C. PHI / Data-Sharing Authorization

As part of your intake process with Evolve Your Bod, you will be asked to sign a standalone PHI / Data-Sharing Authorization that provides your explicit consent for Evolve to share your health information with the specific entities involved in your care across all care models. That Authorization supplements this Notice and provides additional detail on data flows, authorized recipients, and your rights to revoke.

V. Your Right to Revoke Authorization

You may revoke any written authorization at any time by submitting a request in writing to info@evolveyourbod.com with the subject line “Revocation of Authorization.” Your revocation will take effect upon receipt, except to the extent that we have already taken action in reliance on the authorization prior to receiving your revocation.

VI. Your Rights Regarding Your Health Information

Under HIPAA and applicable state law, you have the following rights:

A. Right to Request Restrictions

You may request limits on how we use or share your PHI. We are not always required to agree to your request, except where the disclosure is to a health plan for payment or healthcare operations purposes and the PHI pertains to a service for which you have paid out-of-pocket in full.

B. Right to Confidential Communications

You may request to receive communications about your PHI at an alternative address, phone number, or email. We will accommodate reasonable requests.

C. Right to Access and Inspect Your Records

You have the right to request access to and obtain copies of your medical and billing records maintained by Evolve Your Bod or its affiliated providers. We may charge a reasonable, cost-based fee for copies. If access is denied in limited circumstances permitted by law, we will provide a written explanation and information about your right to have the denial reviewed.

D. Right to Request Amendment

If you believe your PHI is incorrect or incomplete, you may request an amendment. We may deny the request in certain circumstances (for example, if the information was not created by us, or if we believe the information is already accurate and complete) but will provide a written explanation of the denial.

E. Right to an Accounting of Disclosures

You have the right to request a list (accounting) of certain disclosures of your PHI made during the six years prior to your request. This accounting does not include disclosures made for treatment, payment, or healthcare operations, or disclosures you authorized in writing.

F. Right to a Copy of This Notice

You may request a paper or electronic copy of this Notice of Privacy Practices at any time, even if you have previously received a copy. The current version is always available at evolveyourbod.com/notice-of-privacy-practices.

G. Right to File a Complaint

If you believe your privacy rights have been violated, you may file a complaint with Evolve Your Bod or directly with the U.S. Department of Health and Human Services Office for Civil Rights. You may also file a complaint with the Texas Attorney General’s office under the Texas Medical Records Privacy Act. We will not retaliate against you for filing a complaint.

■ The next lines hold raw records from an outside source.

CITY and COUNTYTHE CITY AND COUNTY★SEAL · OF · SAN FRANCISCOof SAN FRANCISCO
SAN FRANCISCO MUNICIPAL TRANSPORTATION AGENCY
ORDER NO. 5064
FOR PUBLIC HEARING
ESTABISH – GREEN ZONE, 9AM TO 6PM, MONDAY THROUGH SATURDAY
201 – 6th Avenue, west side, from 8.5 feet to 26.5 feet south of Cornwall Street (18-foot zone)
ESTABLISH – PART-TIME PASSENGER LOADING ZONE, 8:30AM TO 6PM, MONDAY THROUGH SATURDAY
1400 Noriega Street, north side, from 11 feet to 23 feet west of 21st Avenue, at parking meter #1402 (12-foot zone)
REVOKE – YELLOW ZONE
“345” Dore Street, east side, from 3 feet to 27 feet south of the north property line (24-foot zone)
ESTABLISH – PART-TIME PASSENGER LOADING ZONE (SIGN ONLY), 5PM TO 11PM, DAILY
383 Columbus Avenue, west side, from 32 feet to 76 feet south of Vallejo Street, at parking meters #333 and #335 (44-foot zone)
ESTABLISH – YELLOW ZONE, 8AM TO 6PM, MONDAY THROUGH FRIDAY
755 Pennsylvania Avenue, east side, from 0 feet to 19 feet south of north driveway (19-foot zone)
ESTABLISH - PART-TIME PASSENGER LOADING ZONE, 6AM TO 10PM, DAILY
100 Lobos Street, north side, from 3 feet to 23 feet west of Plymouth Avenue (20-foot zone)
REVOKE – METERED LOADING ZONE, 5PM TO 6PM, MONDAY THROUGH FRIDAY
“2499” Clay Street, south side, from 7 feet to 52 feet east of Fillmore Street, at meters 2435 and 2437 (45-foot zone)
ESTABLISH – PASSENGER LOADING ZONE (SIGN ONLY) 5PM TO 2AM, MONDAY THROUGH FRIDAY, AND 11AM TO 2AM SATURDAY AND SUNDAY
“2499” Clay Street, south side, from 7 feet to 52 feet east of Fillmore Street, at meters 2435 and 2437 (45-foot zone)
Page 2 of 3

VII. Texas-Specific Privacy Protections

Under the Texas Medical Records Privacy Act (Health & Safety Code Chapter 181), your health information is confidential and may only be disclosed as authorized by you or as permitted by law. Texas law provides additional protections for certain types of health information, including mental health records and substance abuse treatment records. If Texas law provides greater protection than HIPAA for a particular type of information or disclosure, the more protective standard applies.

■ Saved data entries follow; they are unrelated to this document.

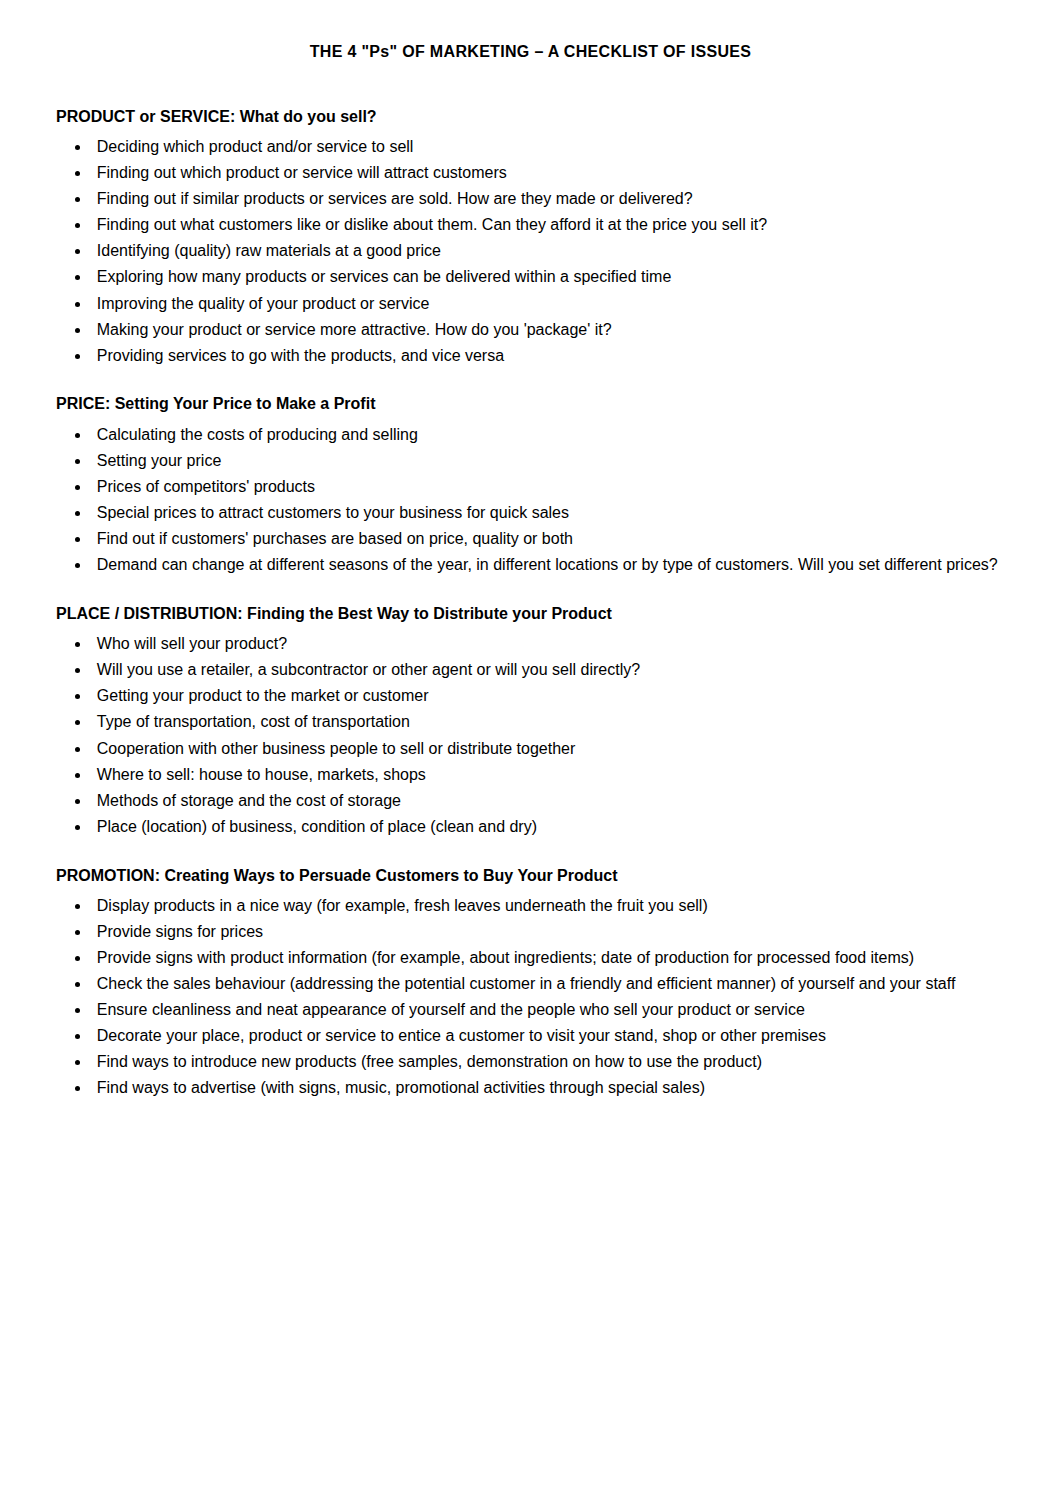THE 4 "Ps" OF MARKETING – A CHECKLIST OF ISSUES
PRODUCT or SERVICE: What do you sell?
Deciding which product and/or service to sell
Finding out which product or service will attract customers
Finding out if similar products or services are sold. How are they made or delivered?
Finding out what customers like or dislike about them. Can they afford it at the price you sell it?
Identifying (quality) raw materials at a good price
Exploring how many products or services can be delivered within a specified time
Improving the quality of your product or service
Making your product or service more attractive. How do you 'package' it?
Providing services to go with the products, and vice versa
PRICE: Setting Your Price to Make a Profit
Calculating the costs of producing and selling
Setting your price
Prices of competitors' products
Special prices to attract customers to your business for quick sales
Find out if customers' purchases are based on price, quality or both
Demand can change at different seasons of the year, in different locations or by type of customers. Will you set different prices?
PLACE / DISTRIBUTION: Finding the Best Way to Distribute your Product
Who will sell your product?
Will you use a retailer, a subcontractor or other agent or will you sell directly?
Getting your product to the market or customer
Type of transportation, cost of transportation
Cooperation with other business people to sell or distribute together
Where to sell: house to house, markets, shops
Methods of storage and the cost of storage
Place (location) of business, condition of place (clean and dry)
PROMOTION: Creating Ways to Persuade Customers to Buy Your Product
Display products in a nice way (for example, fresh leaves underneath the fruit you sell)
Provide signs for prices
Provide signs with product information (for example, about ingredients; date of production for processed food items)
Check the sales behaviour (addressing the potential customer in a friendly and efficient manner) of yourself and your staff
Ensure cleanliness and neat appearance of yourself and the people who sell your product or service
Decorate your place, product or service to entice a customer to visit your stand, shop or other premises
Find ways to introduce new products (free samples, demonstration on how to use the product)
Find ways to advertise (with signs, music, promotional activities through special sales)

Under Texas law, you have the right to receive a notice of a privacy breach affecting your health information. Evolve Your Bod will comply with all applicable Texas breach notification requirements in addition to federal HIPAA requirements.

VIII. Changes to This Notice

We may update this Notice at any time. The revised version will apply to all PHI we maintain, including information collected before the change. The latest version will always be available on our website at evolveyourbod.com/notice-of-privacy-practices. Material changes will be communicated to active patients.

IX. Relationship to Other Privacy Documents

Evolve Your Bod maintains several privacy-related documents that work together to protect your information:

– This Notice of Privacy Practices governs how your PHI is used and disclosed for treatment, payment, and healthcare operations under HIPAA.

– The Privacy Policy (evolveyourbod.com/privacy-policy) governs the collection and use of personal information by Evolve as a technology platform, including website data, account information, and marketing data.

– The PHI / Data-Sharing Authorization is a signed consent document that provides your explicit authorization for Evolve to share your health information with the specific entities involved in your care.

– The California Privacy Notice (evolveyourbod.com/california-consumer-privacy-act-ccpa-privacy-notice) provides additional privacy rights for California residents under the CCPA/CPRA. Health information governed by HIPAA is exempt from the CCPA.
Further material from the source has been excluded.